The distribution of computational/running time (in seconds) for pectoral muscle removal using the proposed method and Libra

Discussion

Our study draws on routine screening mammograms from a prospective cohort and introduces a novel and efficient approach for pectoral muscle removal in full-field digital mammogram images that demonstrates improved accuracy and efficiency compared to Libra. The findings of our study have important implications for mammographic density estimation, computer-aided systems, and other automated tools used in breast cancer screening, diagnosis, and risk prediction. One of the key challenges in developing computer-aided systems in breast tissue evaluation and mass detection is the accurate removal of the pectoral muscle within MLO-view mammograms, which can interfere with the analysis of breast tissue.

Our extensive evaluation on a large dataset of 951 women with 1,902 MLO-view full-field digital mammogram images demonstrated the superior accuracy (p < 0.001) of our approach in identifying the pectoral muscle, thereby reducing risk of false-positive or false-negative muscle removal in subsequent image analysis. We demonstrated that our proposed method is robust across different breast compositions, including both fatty and dense breasts, as well as variation in the size of the pectoral muscle. Furthermore, our proposed approach also offers enhanced efficiency in terms of computational time (5.4 times more) compared to Libra. The reduced computational time is a significant advantage, as it can improve the overall performance of computer-aided systems by reducing processing time and increasing throughput, which is crucial for real-time or near-real-time applications in clinical settings.

Other studies have acknowledged the challenge of pectoral muscle removal. Studies of digitized screening film mammograms have manually removed pectoral muscle [12] and noted that consistency among different readers is not a straightforward task. Others have used computer programs to remove muscle from CC but not from MLO views [13, 14].

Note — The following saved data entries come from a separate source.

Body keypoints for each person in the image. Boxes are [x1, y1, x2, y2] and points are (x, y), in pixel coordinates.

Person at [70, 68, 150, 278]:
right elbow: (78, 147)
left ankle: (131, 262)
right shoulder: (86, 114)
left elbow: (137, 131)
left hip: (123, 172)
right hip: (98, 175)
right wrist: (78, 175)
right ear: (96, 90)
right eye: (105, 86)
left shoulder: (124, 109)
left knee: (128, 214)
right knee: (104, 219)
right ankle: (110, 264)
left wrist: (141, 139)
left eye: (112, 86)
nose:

There are limitations to this study. First, our evaluation was based on full-field digital mammogram images, and further studies on datasets with digital breast tomosynthesis images may be needed. Second, our proposed approach has limitations in images with partially obscured or distorted pectoral muscle. While such constraint is also persistent in other existing methods, further research and refinement of the approach may be needed to address these limitations.

Conclusion

Our study presents a novel approach for pectoral muscle removal in mammogram images that demonstrates 40% improved accuracy (p < 0.001) and 5.4 times more computationally efficient compared to Libra. Our findings contribute to the growing body of literature on image analysis for breast cancer screening and diagnosis and have important implications for the development of computer-aided systems and other automated tools in this field.